The former oil tycoon has put $58 million into touting his "Pickens Plan" in TV ads, YouTube videos, town hall meetings and media interviews to get people talking about boosting wind power for electricity and using the nation's natural gas supply for the next auto fuel.
The publicity is working. After years of a relatively low profile in the alternative fuel discussion, compressed natural gas or "CNG" vehicles are now at the forefront of a national debate.
"No one would be talking about CNG in vehicles but for T. Boone Pickens’ ad campaign," said Tyson Slocum, director of the energy program for Public Citizen, a consumer advocacy group.
Multiple congressional bills aim to expand the use of natural gas vehicles, proposing new research programs, tax incentives for automakers and changes in fueling station requirements.
In California, a fight is under way over Proposition 10, a November ballot initiative that would authorize the state to issue $5 billion in bonds to provide financial incentives to buy and develop such vehicles.
Critics charge that Pickens' own financial interests drive the push for CNG cars.

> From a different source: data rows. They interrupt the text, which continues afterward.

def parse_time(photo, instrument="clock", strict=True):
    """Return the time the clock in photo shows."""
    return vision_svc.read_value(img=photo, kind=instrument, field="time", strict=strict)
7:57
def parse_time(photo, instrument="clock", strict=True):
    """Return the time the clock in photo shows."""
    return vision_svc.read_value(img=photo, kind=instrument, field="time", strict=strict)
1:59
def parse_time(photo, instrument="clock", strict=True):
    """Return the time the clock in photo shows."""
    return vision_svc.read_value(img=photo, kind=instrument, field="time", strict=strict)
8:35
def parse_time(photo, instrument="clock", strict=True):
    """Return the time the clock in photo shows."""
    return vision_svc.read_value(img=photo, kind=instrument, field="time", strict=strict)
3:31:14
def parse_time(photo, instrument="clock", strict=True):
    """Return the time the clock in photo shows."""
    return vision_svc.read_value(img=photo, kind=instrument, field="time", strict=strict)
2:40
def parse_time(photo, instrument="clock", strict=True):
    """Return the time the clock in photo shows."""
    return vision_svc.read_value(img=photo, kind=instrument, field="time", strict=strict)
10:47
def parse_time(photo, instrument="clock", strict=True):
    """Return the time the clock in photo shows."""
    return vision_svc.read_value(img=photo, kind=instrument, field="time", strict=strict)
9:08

He is the largest shareholder of Clean Energy Fuels, a Seal Beach, Calif., company that builds natural gas filling stations for buses and fleet vehicles. Clean Energy is also the author and co-financier of the California ballot proposal.
Pickens also has come under fire for misstating some facts in the debate. For example, he contends in media interviews and in ads that the United States spends $700 billion on foreign oil, but the figure is closer to $327.6 billion, according to the U.S. Energy Information Administration.
And critics point out that natural gas is a finite resource, just like oil.
“Most environmentalists believe natural gas is not the future,” said Richard Holober, executive director of the Consumer Federation of California, which is opposed Prop 10. “This is an attempt to divert public money away from zero-emission vehicles to a dead-end technology that gets us nowhere.”
The group estimates the bond issue will cost state taxpayers $350 million a year.
Natural gas industry executives say CNG is a cleaner alternative to gasoline — producing 23 percent less greenhouse gas than diesel vehicles and 30 percent less than gasoline vehicles. And thanks to new drilling technology, they say, unprecedented amounts of natural gas can be obtained domestically and at far cheaper prices — about $1.50 a gallon.
“It is the most viable technology that you can do on a big scale,” says Jim Harger, a senior vice president of Clean Energy. “We have a glut of natural gas across the country. It’s right here in our backyard. We can do this now. It’s all ready to go.”
Harger said more than a dozen automakers, including Porsche, General Motors and Volkswagen, now make natural gas vehicles for the European, Argentinean and Brazilian markets. But the only domestically available natural gas car is the Civic GX from Honda.